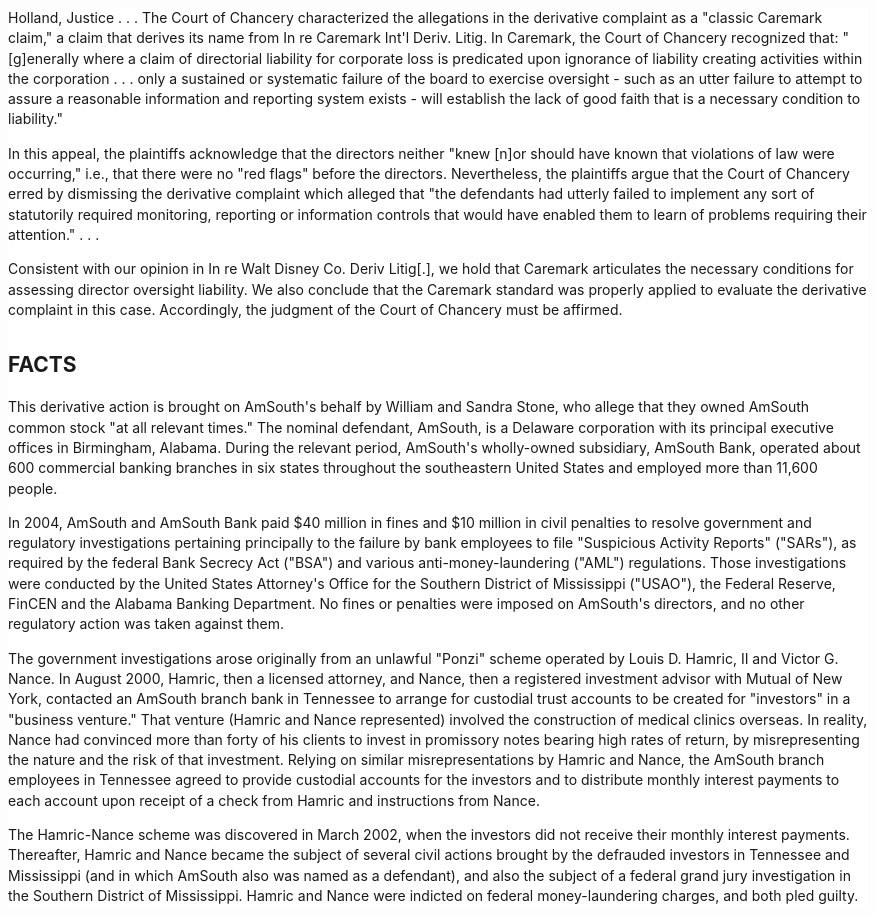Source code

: Holland, Justice . . .
The Court of Chancery characterized the allegations in the derivative complaint as a "classic Caremark claim," a claim that derives its name from In re Caremark Int'l Deriv. Litig. In Caremark, the Court of Chancery recognized that: "[g]enerally where a claim of directorial liability for corporate loss is predicated upon ignorance of liability creating activities within the corporation . . . only a sustained or systematic failure of the board to exercise oversight - such as an utter failure to attempt to assure a reasonable information and reporting system exists - will establish the lack of good faith that is a necessary condition to liability."

In this appeal, the plaintiffs acknowledge that the directors neither "knew [n]or should have known that violations of law were occurring," i.e., that there were no "red flags" before the directors. Nevertheless, the plaintiffs argue that the Court of Chancery erred by dismissing the derivative complaint which alleged that "the defendants had utterly failed to implement any sort of statutorily required monitoring, reporting or information controls that would have enabled them to learn of problems requiring their attention." . . .

Consistent with our opinion in In re Walt Disney Co. Deriv Litig[.], we hold that Caremark articulates the necessary conditions for assessing director oversight liability. We also conclude that the Caremark standard was properly applied to evaluate the derivative complaint in this case. Accordingly, the judgment of the Court of Chancery must be affirmed.

## FACTS

This derivative action is brought on AmSouth's behalf by William and Sandra Stone, who allege that they owned AmSouth common stock "at all relevant times." The nominal defendant, AmSouth, is a Delaware corporation with its principal executive offices in Birmingham, Alabama. During the relevant period, AmSouth's wholly-owned subsidiary, AmSouth Bank, operated about 600 commercial banking branches in six states throughout the southeastern United States and employed more than 11,600 people.

In 2004, AmSouth and AmSouth Bank paid $40 million in fines and $10 million in civil penalties to resolve government and regulatory investigations pertaining principally to the failure by bank employees to file "Suspicious Activity Reports" ("SARs"), as required by the federal Bank Secrecy Act ("BSA") and various anti-money-laundering ("AML") regulations. Those investigations were conducted by the United States Attorney's Office for the Southern District of Mississippi ("USAO"), the Federal Reserve, FinCEN and the Alabama Banking Department. No fines or penalties were imposed on AmSouth's directors, and no other regulatory action was taken against them.

The government investigations arose originally from an unlawful "Ponzi" scheme operated by Louis D. Hamric, II and Victor G. Nance. In August 2000, Hamric, then a licensed attorney, and Nance, then a registered investment advisor with Mutual of New York, contacted an AmSouth branch bank in Tennessee to arrange for custodial trust accounts to be created for "investors" in a "business venture." That venture (Hamric and Nance represented) involved the construction of medical clinics overseas. In reality, Nance had convinced more than forty of his clients to invest in promissory notes bearing high rates of return, by misrepresenting the nature and the risk of that investment. Relying on similar misrepresentations by Hamric and Nance, the AmSouth branch employees in Tennessee agreed to provide custodial accounts for the investors and to distribute monthly interest payments to each account upon receipt of a check from Hamric and instructions from Nance.

The Hamric-Nance scheme was discovered in March 2002, when the investors did not receive their monthly interest payments. Thereafter, Hamric and Nance became the subject of several civil actions brought by the defrauded investors in Tennessee and Mississippi (and in which AmSouth also was named as a defendant), and also the subject of a federal grand jury investigation in the Southern District of Mississippi. Hamric and Nance were indicted on federal money-laundering charges, and both pled guilty.


[^0]: 9. Delaware G.C.L. §101 (b).
[^0]: 15. Graham v. Allis-Chalmers Mfg. Co., 188 A.2d 125 (Del. 1963).
[^0]: 14. Blue Bell Creameries USA, Inc. is a holding company. Its only assets are a 69.6 percent interest in Blue Bell Creameries, L.P., which actually produces and distributes ice cream, and a 100 percent interest in Blue Bell Creameries, Inc., the general partner of Blue Bell Creameries, L.P. Because the plaintiff is a stockholder of Blue Bell Creameries L'SA, the Court of Chancery requested supplemental briefing regarding the fiduciary duties of dual fiduciaries - because the holding company and the general partner have the same executives - and a board's responsibilities when its only asset is a majority stake in a subsidiary. . . . But in its decision, the Court of Chancery sensibly and properly collapsed the enterprise for purposes of analyzing the complaint.
[^0]: 42. "[T]here is no reference to Listeria or the lab reports in the minutes of the February or March 2014 meetings."
[^0]: 100. Caremark, 698 A. 2 d at 970 ("[1]t is important that the board exercise a good faith judgment that the corporation's information and reporting system is in concept and design adequate to assure the board that appropriate information will come to its attention in a timely manner as a matter of ordinary operations, so that it may satisfy its responsibility.").
[^0]: 112. See, e.g., City of Birmingham Ret. Sys. v. Good, 177 A.3d 47, 59 (Del. 2017) (affirming the Court of Chancery's dismissal of a Caremark claim because "reports to the board showed that the board 'exercised oversight by relying on periodic reports' from the officers" and that board presentations "identified issues with the coal ash disposal ponds, but also informed the board of the actions taken to address the regulatory concerns"); Stone, 911 A.2d at 372-73 (affirming the Court of Chancery's dismissal of a Caremark claim, in part, because an outside auditor's report "reflect[s] that the Board received and approved relevant policies and procedures, delegated to certain employees and departments the responsibility for filing [suspicious activity reports] and monitoring compliance, and exercised oversight by relying on periodic reports from them"); In re General Motors Derivative Litig., 2015 WL 3958724, at *14 (Del. Ch. 2015) (dismissing a Caremark claim where "GM had a system for reporting risk to the Board, but in the Plaintiffs' view it should have been a better system"); In re Citigroup Inc. S'holder Derivative Litig., 964 A.2d 106, 127 (Del. Ch. 2009) (dismissing a Caremark claim because "[p]laintiffs do not contest that Citigroup had procedures and controls in place that were designed to monitor risk"); Desimone v. Barrows, 924 A.2d 908, 940 (Del. Ch. 2007) (dismissing a Caremark claim premised on the plaintiff's allegations that a properly formed and well-functioning audit committee must have known about options backdating despite the fact that management intentionally kept this information from the audit committee); Guttman v. Huang, 823 A.2d 492, 506-07 (Del. Ch. 2003) (dismissing a Carmark claim because the plaintiff failed to plead any particularized facts about the audit committee's lack of reporting or information systems).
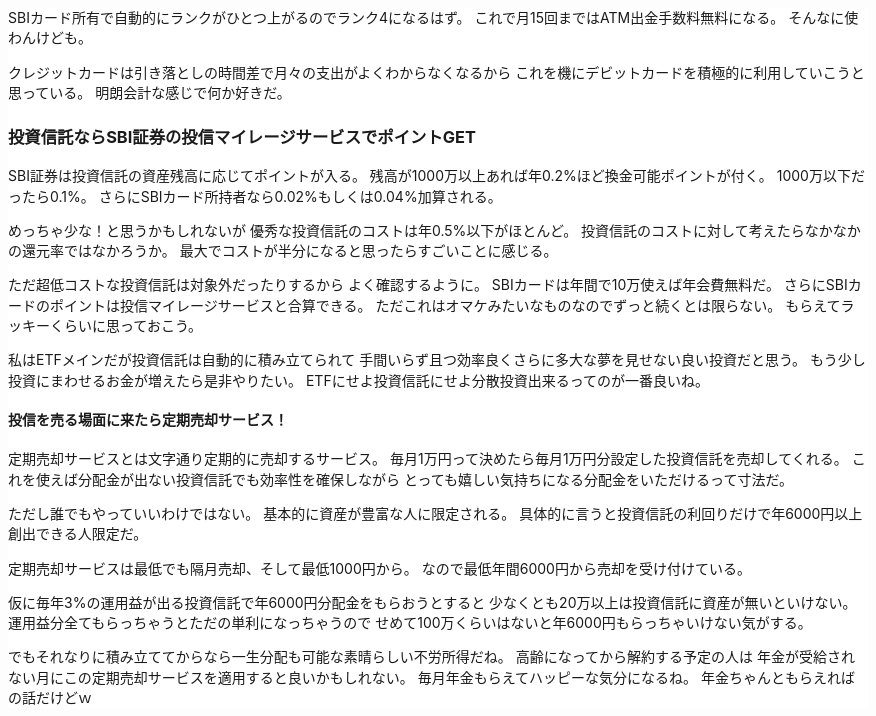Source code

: SBIカード所有で自動的にランクがひとつ上がるのでランク4になるはず。
これで月15回まではATM出金手数料無料になる。
そんなに使わんけども。

クレジットカードは引き落としの時間差で月々の支出がよくわからなくなるから
これを機にデビットカードを積極的に利用していこうと思っている。
明朗会計な感じで何か好きだ。

### 投資信託ならSBI証券の投信マイレージサービスでポイントGET

SBI証券は投資信託の資産残高に応じてポイントが入る。
残高が1000万以上あれば年0.2%ほど換金可能ポイントが付く。
1000万以下だったら0.1%。
さらにSBIカード所持者なら0.02%もしくは0.04%加算される。

めっちゃ少な！と思うかもしれないが
優秀な投資信託のコストは年0.5%以下がほとんど。
投資信託のコストに対して考えたらなかなかの還元率ではなかろうか。
最大でコストが半分になると思ったらすごいことに感じる。

ただ超低コストな投資信託は対象外だったりするから
よく確認するように。
SBIカードは年間で10万使えば年会費無料だ。
さらにSBIカードのポイントは投信マイレージサービスと合算できる。
ただこれはオマケみたいなものなのでずっと続くとは限らない。
もらえてラッキーくらいに思っておこう。

私はETFメインだが投資信託は自動的に積み立てられて
手間いらず且つ効率良くさらに多大な夢を見せない良い投資だと思う。
もう少し投資にまわせるお金が増えたら是非やりたい。
ETFにせよ投資信託にせよ分散投資出来るってのが一番良いね。

#### 投信を売る場面に来たら定期売却サービス！

定期売却サービスとは文字通り定期的に売却するサービス。
毎月1万円って決めたら毎月1万円分設定した投資信託を売却してくれる。
これを使えば分配金が出ない投資信託でも効率性を確保しながら
とっても嬉しい気持ちになる分配金をいただけるって寸法だ。

ただし誰でもやっていいわけではない。
基本的に資産が豊富な人に限定される。
具体的に言うと投資信託の利回りだけで年6000円以上創出できる人限定だ。

定期売却サービスは最低でも隔月売却、そして最低1000円から。
なので最低年間6000円から売却を受け付けている。

仮に毎年3%の運用益が出る投資信託で年6000円分配金をもらおうとすると
少なくとも20万以上は投資信託に資産が無いといけない。
運用益分全てもらっちゃうとただの単利になっちゃうので
せめて100万くらいはないと年6000円もらっちゃいけない気がする。

でもそれなりに積み立ててからなら一生分配も可能な素晴らしい不労所得だね。
高齢になってから解約する予定の人は
年金が受給されない月にこの定期売却サービスを適用すると良いかもしれない。
毎月年金もらえてハッピーな気分になるね。
年金ちゃんともらえればの話だけどｗ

- _Work to complete_
Return every line of the records in which the word "Delaware" is found.

- _Answer_
This derivative action is brought on AmSouth's behalf by William and Sandra Stone, who allege that they owned AmSouth common stock "at all relevant times." The nominal defendant, AmSouth, is a Delaware corporation with its principal executive offices in Birmingham, Alabama. During the relevant period, AmSouth's wholly-owned subsidiary, AmSouth Bank, operated about 600 commercial banking branches in six states throughout the southeastern United States and employed more than 11,600 people.
[^0]: 9. Delaware G.C.L. §101 (b).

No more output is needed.